Task statement » Tally the lines below that contain the string "Búsqueda" and give only that number.
Segment Open
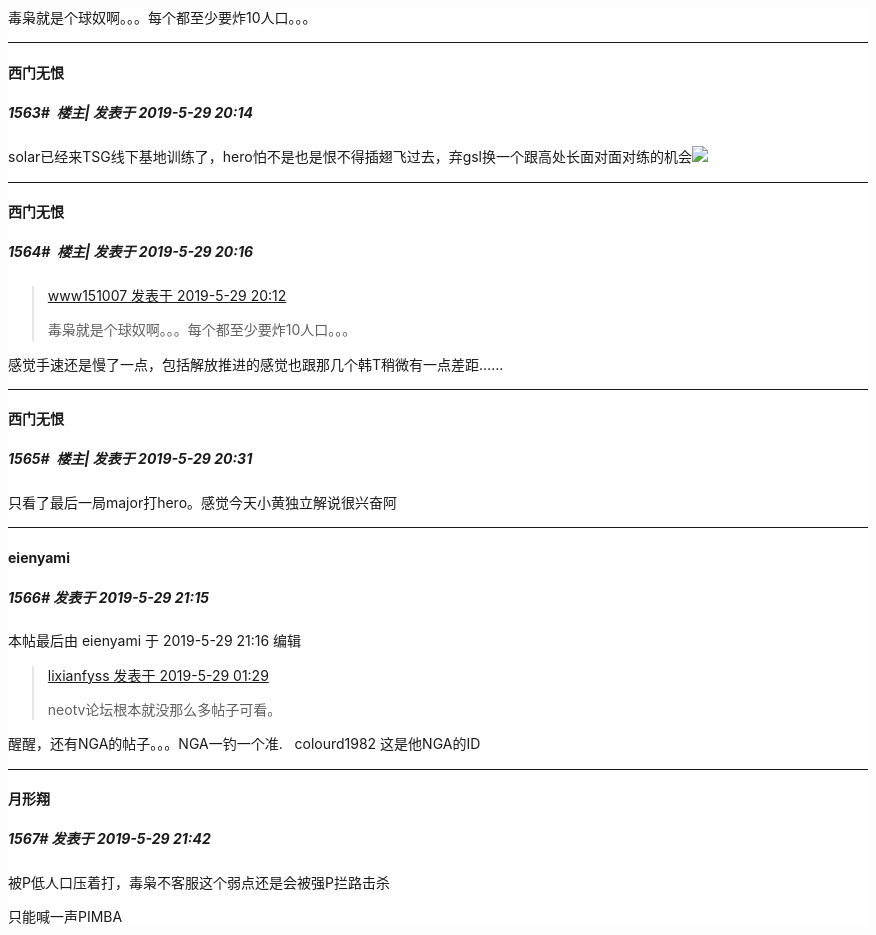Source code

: 
毒枭就是个球奴啊。。。每个都至少要炸10人口。。。


-----

####  西门无恨  
##### 1563#         楼主| 发表于 2019-5-29 20:14


solar已经来TSG线下基地训练了，hero怕不是也是恨不得插翅飞过去，弃gsl换一个跟高处长面对面对练的机会<img src="https://static.saraba1st.com/image/smiley/face2017/066.png" referrerpolicy="no-referrer">


-----

####  西门无恨  
##### 1564#         楼主| 发表于 2019-5-29 20:16


<blockquote><a href="httphttps://bbs.saraba1st.com/2b/forum.php?mod=redirect&amp;goto=findpost&amp;pid=43907692&amp;ptid=1824891" target="_blank">www151007 发表于 2019-5-29 20:12</a>

毒枭就是个球奴啊。。。每个都至少要炸10人口。。。</blockquote>
感觉手速还是慢了一点，包括解放推进的感觉也跟那几个韩T稍微有一点差距……


-----

####  西门无恨  
##### 1565#         楼主| 发表于 2019-5-29 20:31


只看了最后一局major打hero。感觉今天小黄独立解说很兴奋阿


-----

####  eienyami  
##### 1566#       发表于 2019-5-29 21:15


 本帖最后由 eienyami 于 2019-5-29 21:16 编辑 
<blockquote><a href="httphttps://bbs.saraba1st.com/2b/forum.php?mod=redirect&amp;goto=findpost&amp;pid=43896669&amp;ptid=1824891" target="_blank">lixianfyss 发表于 2019-5-29 01:29</a>

neotv论坛根本就没那么多帖子可看。</blockquote>
醒醒，还有NGA的帖子。。。NGA一钓一个准.   colourd1982 这是他NGA的ID


-----

####  月形翔  
##### 1567#       发表于 2019-5-29 21:42


被P低人口压着打，毒枭不客服这个弱点还是会被强P拦路击杀


只能喊一声PIMBA
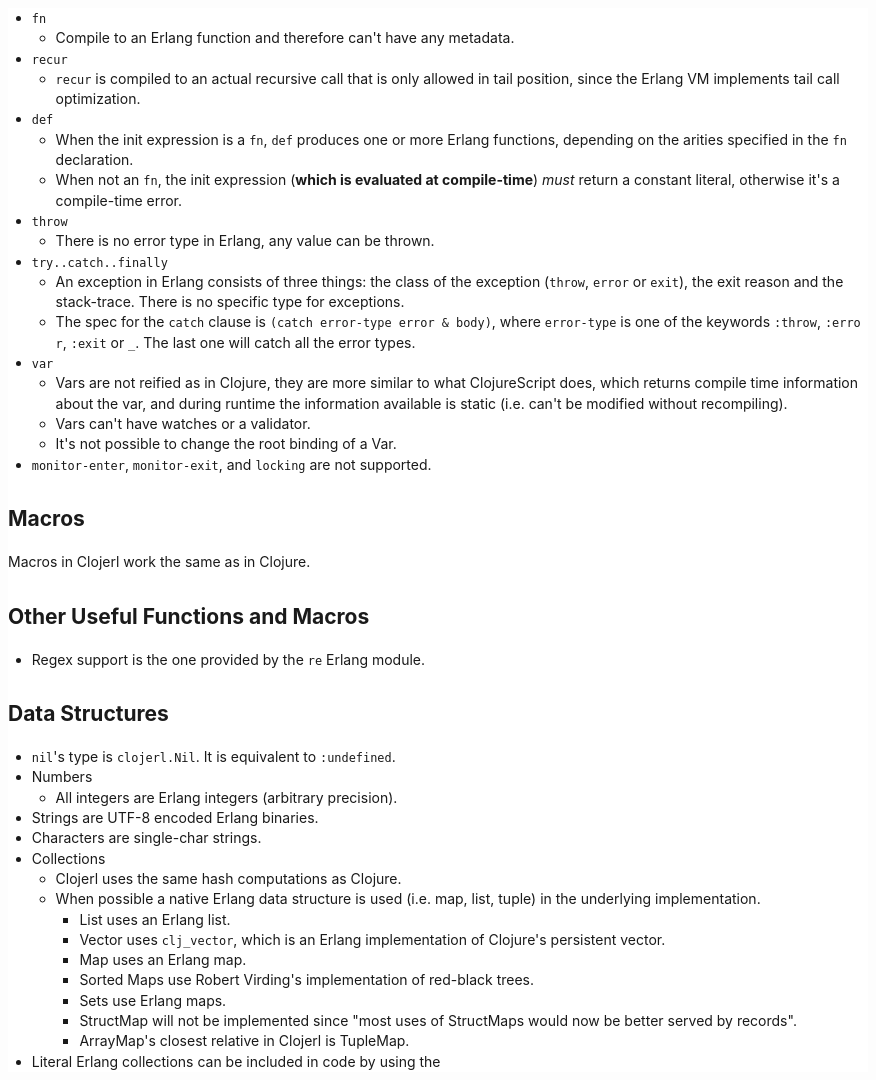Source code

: - `fn`
    - Compile to an Erlang function and therefore can't have any
      metadata.
- `recur`
    - `recur` is compiled to an actual recursive call that is only
      allowed in tail position, since the Erlang VM implements tail call
      optimization.
- `def`
    - When the init expression is a `fn`, `def` produces one or more
      Erlang functions, depending on the arities specified in the `fn`
      declaration.
    - When not an `fn`, the init expression (**which is evaluated at
      compile-time**) *must* return a constant literal, otherwise it's a
      compile-time error.
- `throw`
    - There is no error type in Erlang, any value can be thrown.
- `try..catch..finally`
    - An exception in Erlang consists of three things: the class of the
      exception (`throw`, `error` or `exit`), the exit reason and the
      stack-trace. There is no specific type for exceptions.
    - The spec for the `catch` clause is `(catch error-type error &
      body)`, where `error-type` is one of the keywords `:throw`,
      `:error`, `:exit` or `_`. The last one will catch all the error
      types.
- `var`
    - Vars are not reified as in Clojure, they are more similar to what
      ClojureScript does, which returns compile time information about
      the var, and during runtime the information available is static
      (i.e. can't be modified without recompiling).
    - Vars can't have watches or a validator.
    - It's not possible to change the root binding of a Var.
- `monitor-enter`, `monitor-exit`, and `locking` are not supported.

## Macros

Macros in Clojerl work the same as in Clojure.

## Other Useful Functions and Macros

- Regex support is the one provided by the `re` Erlang module.

## Data Structures

- `nil`'s type is `clojerl.Nil`. It is equivalent to `:undefined`.
- Numbers
    - All integers are Erlang integers (arbitrary precision).
- Strings are UTF-8 encoded Erlang binaries.
- Characters are single-char strings.
- Collections
    - Clojerl uses the same hash computations as Clojure.
    - When possible a native Erlang data structure is used (i.e. map,
      list, tuple) in the underlying implementation.
        - List uses an Erlang list.
        - Vector uses `clj_vector`, which is an Erlang implementation
          of Clojure's persistent vector.
        - Map uses an Erlang map.
        - Sorted Maps use Robert Virding's implementation of red-black
          trees.
        - Sets use Erlang maps.
        - StructMap will not be implemented since "most uses of
          StructMaps would now be better served by records".
        - ArrayMap's closest relative in Clojerl is TupleMap.
- Literal Erlang collections can be included in code by using the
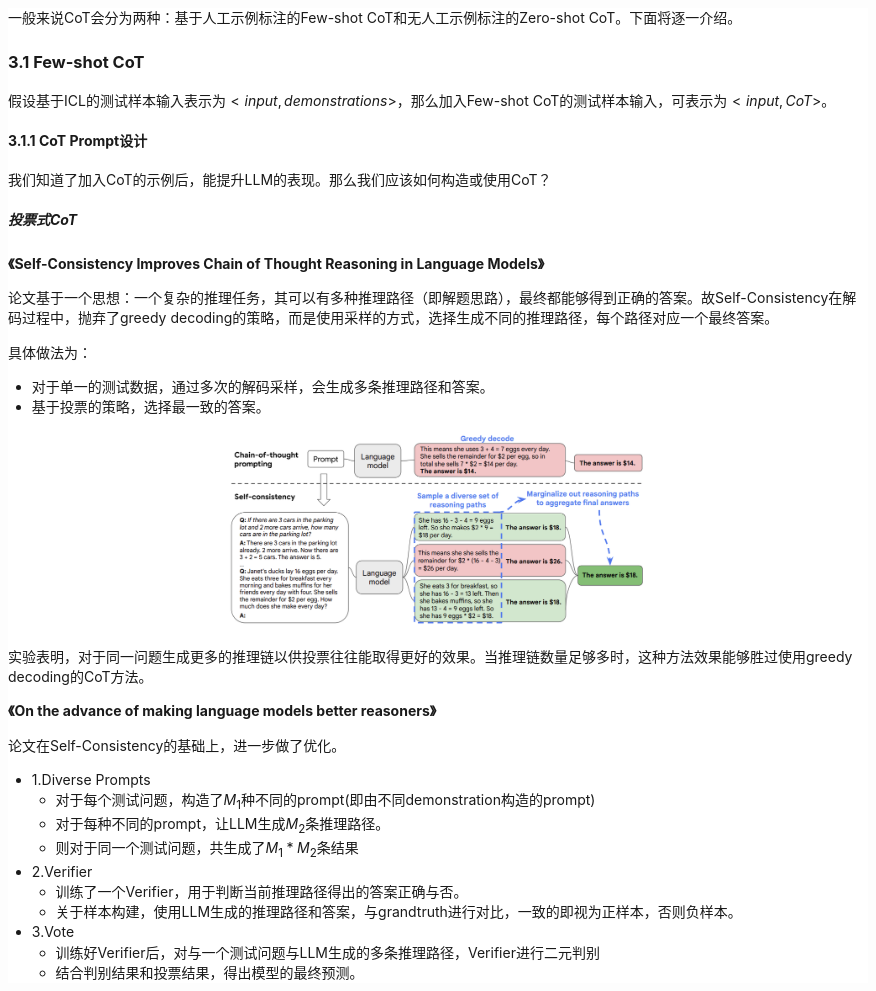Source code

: 一般来说CoT会分为两种：基于人工示例标注的Few-shot CoT和无人工示例标注的Zero-shot CoT。下面将逐一介绍。


### 3.1 Few-shot CoT

假设基于ICL的测试样本输入表示为$<input, demonstrations>$，那么加入Few-shot CoT的测试样本输入，可表示为$<input, CoT>$。

#### 3.1.1 CoT Prompt设计

我们知道了加入CoT的示例后，能提升LLM的表现。那么我们应该如何构造或使用CoT？

##### 投票式CoT

**《Self-Consistency Improves Chain of Thought Reasoning in Language Models》**

论文基于一个思想：一个复杂的推理任务，其可以有多种推理路径（即解题思路），最终都能够得到正确的答案。故Self-Consistency在解码过程中，抛弃了greedy decoding的策略，而是使用采样的方式，选择生成不同的推理路径，每个路径对应一个最终答案。

具体做法为：
- 对于单一的测试数据，通过多次的解码采样，会生成多条推理路径和答案。
- 基于投票的策略，选择最一致的答案。

<div align=center>
<img src=https://github.com/wzzzd/LLM_Learning_Note/blob/main/img/tuning/cot-self-consistency.png width=50% />
</div>

实验表明，对于同一问题生成更多的推理链以供投票往往能取得更好的效果。当推理链数量足够多时，这种方法效果能够胜过使用greedy decoding的CoT方法。


**《On the advance of making language models better reasoners》**

论文在Self-Consistency的基础上，进一步做了优化。

- 1.Diverse Prompts
    - 对于每个测试问题，构造了$M_1$种不同的prompt(即由不同demonstration构造的prompt)
    - 对于每种不同的prompt，让LLM生成$M_2$条推理路径。
    - 则对于同一个测试问题，共生成了$M_1*M_2$条结果
- 2.Verifier
    - 训练了一个Verifier，用于判断当前推理路径得出的答案正确与否。
    - 关于样本构建，使用LLM生成的推理路径和答案，与grandtruth进行对比，一致的即视为正样本，否则负样本。
- 3.Vote
    - 训练好Verifier后，对与一个测试问题与LLM生成的多条推理路径，Verifier进行二元判别
    - 结合判别结果和投票结果，得出模型的最终预测。
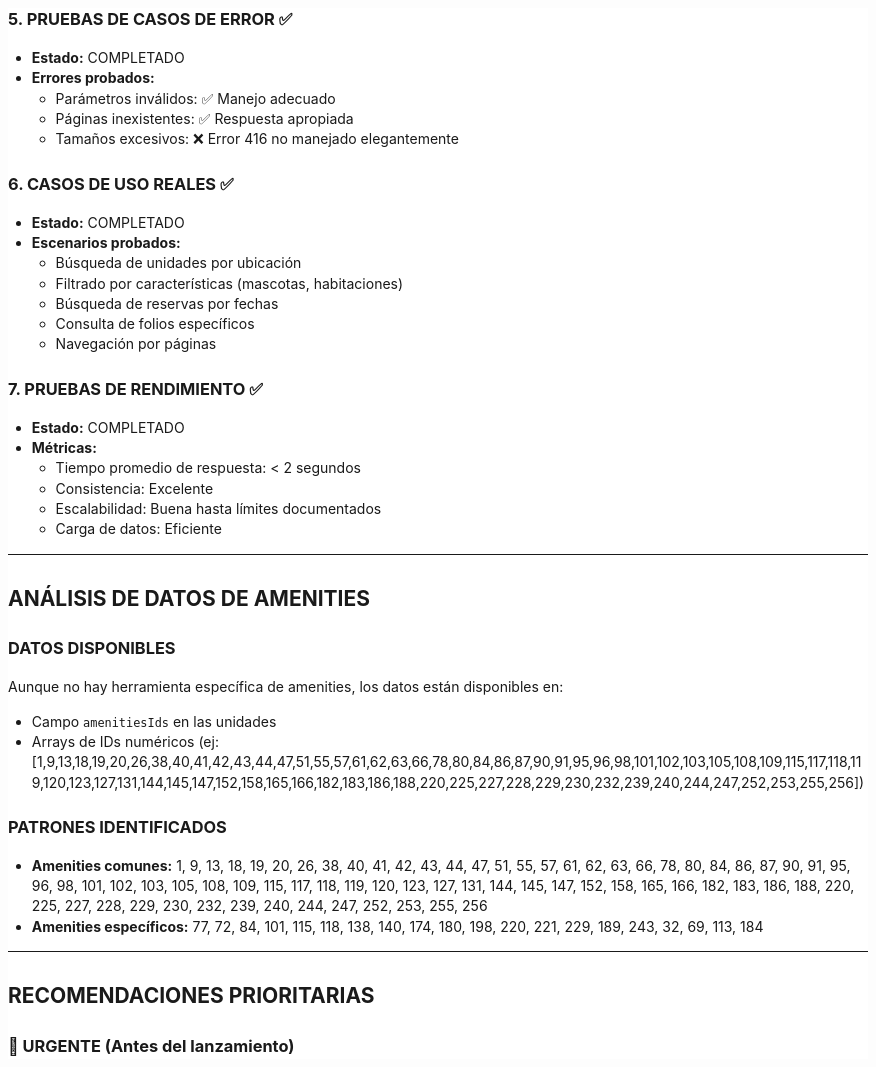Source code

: ### 5. PRUEBAS DE CASOS DE ERROR ✅
- **Estado:** COMPLETADO
- **Errores probados:**
  - Parámetros inválidos: ✅ Manejo adecuado
  - Páginas inexistentes: ✅ Respuesta apropiada
  - Tamaños excesivos: ❌ Error 416 no manejado elegantemente

### 6. CASOS DE USO REALES ✅
- **Estado:** COMPLETADO
- **Escenarios probados:**
  - Búsqueda de unidades por ubicación
  - Filtrado por características (mascotas, habitaciones)
  - Búsqueda de reservas por fechas
  - Consulta de folios específicos
  - Navegación por páginas

### 7. PRUEBAS DE RENDIMIENTO ✅
- **Estado:** COMPLETADO
- **Métricas:**
  - Tiempo promedio de respuesta: < 2 segundos
  - Consistencia: Excelente
  - Escalabilidad: Buena hasta límites documentados
  - Carga de datos: Eficiente

---

## ANÁLISIS DE DATOS DE AMENITIES

### DATOS DISPONIBLES
Aunque no hay herramienta específica de amenities, los datos están disponibles en:
- Campo `amenitiesIds` en las unidades
- Arrays de IDs numéricos (ej: [1,9,13,18,19,20,26,38,40,41,42,43,44,47,51,55,57,61,62,63,66,78,80,84,86,87,90,91,95,96,98,101,102,103,105,108,109,115,117,118,119,120,123,127,131,144,145,147,152,158,165,166,182,183,186,188,220,225,227,228,229,230,232,239,240,244,247,252,253,255,256])

### PATRONES IDENTIFICADOS
- **Amenities comunes:** 1, 9, 13, 18, 19, 20, 26, 38, 40, 41, 42, 43, 44, 47, 51, 55, 57, 61, 62, 63, 66, 78, 80, 84, 86, 87, 90, 91, 95, 96, 98, 101, 102, 103, 105, 108, 109, 115, 117, 118, 119, 120, 123, 127, 131, 144, 145, 147, 152, 158, 165, 166, 182, 183, 186, 188, 220, 225, 227, 228, 229, 230, 232, 239, 240, 244, 247, 252, 253, 255, 256
- **Amenities específicos:** 77, 72, 84, 101, 115, 118, 138, 140, 174, 180, 198, 220, 221, 229, 189, 243, 32, 69, 113, 184

---

## RECOMENDACIONES PRIORITARIAS

### 🔴 URGENTE (Antes del lanzamiento)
Segment Closed
Exercise output » 2